** Record list **
******
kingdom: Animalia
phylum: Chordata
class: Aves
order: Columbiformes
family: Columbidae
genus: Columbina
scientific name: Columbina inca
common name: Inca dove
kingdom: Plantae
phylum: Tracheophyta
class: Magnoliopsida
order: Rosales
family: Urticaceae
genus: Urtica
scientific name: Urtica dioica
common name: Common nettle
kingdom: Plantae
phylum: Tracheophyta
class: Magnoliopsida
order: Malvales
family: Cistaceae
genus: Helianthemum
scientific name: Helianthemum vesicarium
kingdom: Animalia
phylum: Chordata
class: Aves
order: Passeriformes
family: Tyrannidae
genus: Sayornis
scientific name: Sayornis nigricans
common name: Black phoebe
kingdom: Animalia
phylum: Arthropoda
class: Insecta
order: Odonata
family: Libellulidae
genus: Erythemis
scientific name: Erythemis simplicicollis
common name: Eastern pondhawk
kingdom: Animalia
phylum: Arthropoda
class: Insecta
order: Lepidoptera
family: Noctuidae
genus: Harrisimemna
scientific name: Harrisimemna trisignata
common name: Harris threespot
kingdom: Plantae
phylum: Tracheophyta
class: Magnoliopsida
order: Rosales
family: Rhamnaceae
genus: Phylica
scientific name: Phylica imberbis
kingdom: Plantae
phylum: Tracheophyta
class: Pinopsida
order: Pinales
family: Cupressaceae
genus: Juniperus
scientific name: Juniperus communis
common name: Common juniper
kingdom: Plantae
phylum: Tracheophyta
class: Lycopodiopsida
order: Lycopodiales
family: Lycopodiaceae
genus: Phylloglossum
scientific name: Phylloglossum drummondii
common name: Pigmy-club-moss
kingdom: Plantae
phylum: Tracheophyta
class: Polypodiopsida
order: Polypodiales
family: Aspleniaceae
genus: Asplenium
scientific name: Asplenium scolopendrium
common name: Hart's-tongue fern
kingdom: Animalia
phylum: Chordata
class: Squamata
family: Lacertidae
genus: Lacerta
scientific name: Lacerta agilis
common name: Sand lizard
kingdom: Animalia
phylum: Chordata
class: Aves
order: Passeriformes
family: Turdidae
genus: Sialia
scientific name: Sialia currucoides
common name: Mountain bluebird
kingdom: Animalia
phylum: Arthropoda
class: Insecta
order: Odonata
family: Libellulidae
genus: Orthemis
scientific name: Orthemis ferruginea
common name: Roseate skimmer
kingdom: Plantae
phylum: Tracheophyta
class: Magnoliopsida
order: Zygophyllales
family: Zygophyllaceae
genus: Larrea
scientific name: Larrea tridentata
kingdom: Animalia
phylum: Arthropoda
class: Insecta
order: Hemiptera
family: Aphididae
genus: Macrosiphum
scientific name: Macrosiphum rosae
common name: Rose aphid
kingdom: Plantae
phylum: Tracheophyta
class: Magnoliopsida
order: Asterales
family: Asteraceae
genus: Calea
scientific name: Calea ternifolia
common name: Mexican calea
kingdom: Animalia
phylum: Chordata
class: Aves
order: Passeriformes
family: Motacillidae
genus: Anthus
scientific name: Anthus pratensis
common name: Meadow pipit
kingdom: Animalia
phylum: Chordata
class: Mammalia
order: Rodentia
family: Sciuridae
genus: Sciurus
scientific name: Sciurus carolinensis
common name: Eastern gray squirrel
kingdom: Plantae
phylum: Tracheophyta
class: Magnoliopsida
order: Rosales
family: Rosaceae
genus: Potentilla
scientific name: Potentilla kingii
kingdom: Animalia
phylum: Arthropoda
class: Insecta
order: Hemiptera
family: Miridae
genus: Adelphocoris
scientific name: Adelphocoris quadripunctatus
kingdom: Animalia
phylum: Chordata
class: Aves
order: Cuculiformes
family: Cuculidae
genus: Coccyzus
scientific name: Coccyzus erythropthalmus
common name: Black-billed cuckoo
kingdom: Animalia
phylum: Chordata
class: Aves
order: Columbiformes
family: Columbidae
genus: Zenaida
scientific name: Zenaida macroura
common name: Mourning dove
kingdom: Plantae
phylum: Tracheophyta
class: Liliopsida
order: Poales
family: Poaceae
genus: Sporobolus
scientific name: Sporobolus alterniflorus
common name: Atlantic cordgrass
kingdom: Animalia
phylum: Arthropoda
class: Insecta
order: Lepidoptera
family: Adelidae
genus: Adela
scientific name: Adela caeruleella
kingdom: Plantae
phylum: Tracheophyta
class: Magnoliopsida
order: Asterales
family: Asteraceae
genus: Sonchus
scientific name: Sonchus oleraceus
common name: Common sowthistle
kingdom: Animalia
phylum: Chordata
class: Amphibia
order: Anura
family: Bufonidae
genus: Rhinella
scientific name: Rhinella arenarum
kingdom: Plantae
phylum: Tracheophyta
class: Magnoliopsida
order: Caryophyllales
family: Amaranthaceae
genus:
******
Return the material word for word, everything from its first line down to the line containing "scientific name: Asplenium scolopendrium", with both of those lines included.

** Full output **
kingdom: Animalia
phylum: Chordata
class: Aves
order: Columbiformes
family: Columbidae
genus: Columbina
scientific name: Columbina inca
common name: Inca dove
kingdom: Plantae
phylum: Tracheophyta
class: Magnoliopsida
order: Rosales
family: Urticaceae
genus: Urtica
scientific name: Urtica dioica
common name: Common nettle
kingdom: Plantae
phylum: Tracheophyta
class: Magnoliopsida
order: Malvales
family: Cistaceae
genus: Helianthemum
scientific name: Helianthemum vesicarium
kingdom: Animalia
phylum: Chordata
class: Aves
order: Passeriformes
family: Tyrannidae
genus: Sayornis
scientific name: Sayornis nigricans
common name: Black phoebe
kingdom: Animalia
phylum: Arthropoda
class: Insecta
order: Odonata
family: Libellulidae
genus: Erythemis
scientific name: Erythemis simplicicollis
common name: Eastern pondhawk
kingdom: Animalia
phylum: Arthropoda
class: Insecta
order: Lepidoptera
family: Noctuidae
genus: Harrisimemna
scientific name: Harrisimemna trisignata
common name: Harris threespot
kingdom: Plantae
phylum: Tracheophyta
class: Magnoliopsida
order: Rosales
family: Rhamnaceae
genus: Phylica
scientific name: Phylica imberbis
kingdom: Plantae
phylum: Tracheophyta
class: Pinopsida
order: Pinales
family: Cupressaceae
genus: Juniperus
scientific name: Juniperus communis
common name: Common juniper
kingdom: Plantae
phylum: Tracheophyta
class: Lycopodiopsida
order: Lycopodiales
family: Lycopodiaceae
genus: Phylloglossum
scientific name: Phylloglossum drummondii
common name: Pigmy-club-moss
kingdom: Plantae
phylum: Tracheophyta
class: Polypodiopsida
order: Polypodiales
family: Aspleniaceae
genus: Asplenium
scientific name: Asplenium scolopendrium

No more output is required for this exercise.